• _Exercise description_
Return the lines below word for word, starting with the line that contains "order: Anseriformes" and continuing through the final line.

• _Supplied material_
* BEGIN *

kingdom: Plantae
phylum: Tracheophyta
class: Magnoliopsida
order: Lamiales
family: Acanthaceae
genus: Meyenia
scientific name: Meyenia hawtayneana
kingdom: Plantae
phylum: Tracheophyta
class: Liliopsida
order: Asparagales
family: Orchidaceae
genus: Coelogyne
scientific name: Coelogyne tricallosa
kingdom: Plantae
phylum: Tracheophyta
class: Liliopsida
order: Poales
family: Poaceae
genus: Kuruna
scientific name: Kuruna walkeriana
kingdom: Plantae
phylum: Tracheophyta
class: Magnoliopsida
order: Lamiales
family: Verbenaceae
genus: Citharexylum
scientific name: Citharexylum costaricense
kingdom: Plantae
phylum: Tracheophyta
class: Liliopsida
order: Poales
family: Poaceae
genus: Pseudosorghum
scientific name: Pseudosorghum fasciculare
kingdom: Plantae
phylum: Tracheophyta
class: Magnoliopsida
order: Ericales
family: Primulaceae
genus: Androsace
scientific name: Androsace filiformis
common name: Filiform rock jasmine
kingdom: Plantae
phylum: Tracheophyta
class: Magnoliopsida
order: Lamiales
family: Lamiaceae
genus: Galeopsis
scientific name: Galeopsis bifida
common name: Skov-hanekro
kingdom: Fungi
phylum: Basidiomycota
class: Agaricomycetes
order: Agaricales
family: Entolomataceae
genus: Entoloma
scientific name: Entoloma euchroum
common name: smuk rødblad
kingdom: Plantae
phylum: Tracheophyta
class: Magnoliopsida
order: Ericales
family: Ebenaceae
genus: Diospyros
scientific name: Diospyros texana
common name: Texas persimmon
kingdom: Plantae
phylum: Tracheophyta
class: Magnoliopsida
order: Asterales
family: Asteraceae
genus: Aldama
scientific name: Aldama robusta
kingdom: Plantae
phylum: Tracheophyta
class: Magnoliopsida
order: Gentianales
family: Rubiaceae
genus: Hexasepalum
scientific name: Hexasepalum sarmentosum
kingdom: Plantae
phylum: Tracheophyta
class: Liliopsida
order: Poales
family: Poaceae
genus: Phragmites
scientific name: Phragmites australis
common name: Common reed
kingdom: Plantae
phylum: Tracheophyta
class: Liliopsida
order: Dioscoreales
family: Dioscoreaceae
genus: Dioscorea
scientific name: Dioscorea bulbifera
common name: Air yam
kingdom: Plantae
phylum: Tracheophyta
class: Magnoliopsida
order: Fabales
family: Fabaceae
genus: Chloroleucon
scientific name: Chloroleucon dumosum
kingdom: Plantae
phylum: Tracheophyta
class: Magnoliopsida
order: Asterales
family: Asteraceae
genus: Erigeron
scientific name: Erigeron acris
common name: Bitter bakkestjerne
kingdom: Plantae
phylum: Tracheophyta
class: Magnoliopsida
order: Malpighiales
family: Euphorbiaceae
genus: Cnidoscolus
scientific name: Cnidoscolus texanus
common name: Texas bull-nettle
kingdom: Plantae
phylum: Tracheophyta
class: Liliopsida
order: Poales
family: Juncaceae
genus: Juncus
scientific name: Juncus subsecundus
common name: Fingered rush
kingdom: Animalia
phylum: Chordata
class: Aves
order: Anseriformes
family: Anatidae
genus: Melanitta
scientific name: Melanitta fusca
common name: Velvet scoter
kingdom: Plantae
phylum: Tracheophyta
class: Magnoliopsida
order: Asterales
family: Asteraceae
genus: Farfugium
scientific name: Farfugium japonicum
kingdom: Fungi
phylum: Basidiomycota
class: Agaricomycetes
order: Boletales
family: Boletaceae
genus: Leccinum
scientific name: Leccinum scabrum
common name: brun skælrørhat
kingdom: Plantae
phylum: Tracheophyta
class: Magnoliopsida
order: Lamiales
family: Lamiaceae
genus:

* END *

• _Worked answer_
order: Anseriformes
family: Anatidae
genus: Melanitta
scientific name: Melanitta fusca
common name: Velvet scoter
kingdom: Plantae
phylum: Tracheophyta
class: Magnoliopsida
order: Asterales
family: Asteraceae
genus: Farfugium
scientific name: Farfugium japonicum
kingdom: Fungi
phylum: Basidiomycota
class: Agaricomycetes
order: Boletales
family: Boletaceae
genus: Leccinum
scientific name: Leccinum scabrum
common name: brun skælrørhat
kingdom: Plantae
phylum: Tracheophyta
class: Magnoliopsida
order: Lamiales
family: Lamiaceae
genus:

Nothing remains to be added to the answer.